*TASK TO COMPLETE:*
Condense the paragraph beginning "I said once before at this blog" in the blog post on the TEA protests into a short bulleted list that keeps its main points.

Tuesday, May 5, 2009

Darby on the TEA protests

Rick Darby of Reflecting Light has a good piece of advice for those of us who were in attendance this past April 15 at a Tax Day TEA Party near us. I.e., all of you potential domestic/homegrown terrorists out there.

Rick's advice? Read it for yourself.

I said once before at this blog that the chosen TEA acronym (Taxed Enough Already?) was/is a rather uninspiring bit of phraseology. And I add further that it really misses the point. But ultimately I tend to think that the TEA rallies, whatever the chosen acronym might be, represent a more (pardon the term) 'comprehensive' understanding of a deeper and more pervasive problem. People may not yet understand the root of the problem, of which excessive taxation is merely a symptom or an effect, but we'll get there eventually.

As has been said before, scum rises to the top (can there be a more profound example of the principle than the current occupants of the U.S. Congress and the White House?). I've personally always thought this natural phenomenon, as it manifests itself in government and politics, is ultimately a good thing, for it gives us, if we'll put any measure of reflection to it at all, some idea of what lies beneath the surface. And that is ultimately where we'll need to turn our undivided attentions in order to make the appropriate corrections necessary to clear out the scum residing at the top and elsewhere.


Anonymous said...

The TEA parties are about confirming the common sense of Americans that the current actions of their government are completely unsustainable (besides being totally idiotic). Those who went, and saw that thousands of sane, ordinary people share the conviction that it isn't possible for the current course to end in anything but disaster, are that much better prepared to do what is necessary.

*EXTRACTED INFORMATION:*
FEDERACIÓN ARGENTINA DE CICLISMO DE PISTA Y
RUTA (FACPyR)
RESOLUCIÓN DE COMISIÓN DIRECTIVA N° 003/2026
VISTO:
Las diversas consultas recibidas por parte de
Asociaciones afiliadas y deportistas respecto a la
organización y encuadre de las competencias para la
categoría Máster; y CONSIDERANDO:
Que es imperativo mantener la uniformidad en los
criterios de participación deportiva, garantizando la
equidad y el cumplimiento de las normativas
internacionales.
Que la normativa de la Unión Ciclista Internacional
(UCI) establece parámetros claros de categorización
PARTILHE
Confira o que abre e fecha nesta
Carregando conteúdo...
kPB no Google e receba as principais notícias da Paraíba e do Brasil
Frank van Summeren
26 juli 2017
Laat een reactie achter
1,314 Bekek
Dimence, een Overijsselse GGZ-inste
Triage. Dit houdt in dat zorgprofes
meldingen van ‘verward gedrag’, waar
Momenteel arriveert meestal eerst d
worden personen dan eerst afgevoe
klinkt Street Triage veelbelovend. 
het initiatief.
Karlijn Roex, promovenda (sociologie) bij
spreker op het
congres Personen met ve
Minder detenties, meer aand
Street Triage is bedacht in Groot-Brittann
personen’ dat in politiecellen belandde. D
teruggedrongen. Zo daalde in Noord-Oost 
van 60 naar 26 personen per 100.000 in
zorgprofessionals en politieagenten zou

--

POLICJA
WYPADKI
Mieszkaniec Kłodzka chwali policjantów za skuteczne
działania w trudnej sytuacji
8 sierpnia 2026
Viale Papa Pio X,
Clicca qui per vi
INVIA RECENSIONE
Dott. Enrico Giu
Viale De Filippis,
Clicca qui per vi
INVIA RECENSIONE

---

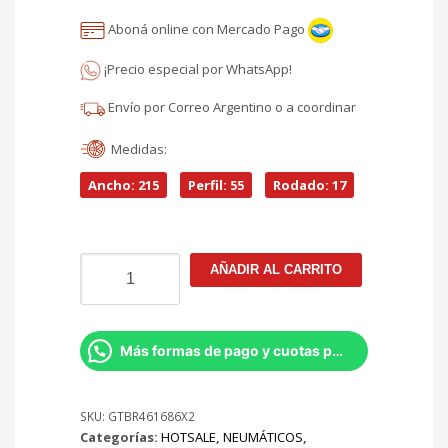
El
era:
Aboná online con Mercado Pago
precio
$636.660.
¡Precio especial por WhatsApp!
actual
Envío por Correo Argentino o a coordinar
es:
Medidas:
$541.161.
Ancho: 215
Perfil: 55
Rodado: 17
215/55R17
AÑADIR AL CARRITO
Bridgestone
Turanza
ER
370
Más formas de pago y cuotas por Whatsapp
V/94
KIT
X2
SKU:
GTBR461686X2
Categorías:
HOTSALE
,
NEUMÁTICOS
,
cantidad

*REPLY:*
- The writer has said before on this blog that the TEA acronym (Taxed Enough Already?) is uninspiring and adds that it misses the point.
- Whatever the acronym, the TEA rallies reflect a more "comprehensive" understanding of a deeper, more pervasive problem.
- Excessive taxation is only a symptom or effect of that problem.
- People may not yet understand the root of the problem, but they will eventually.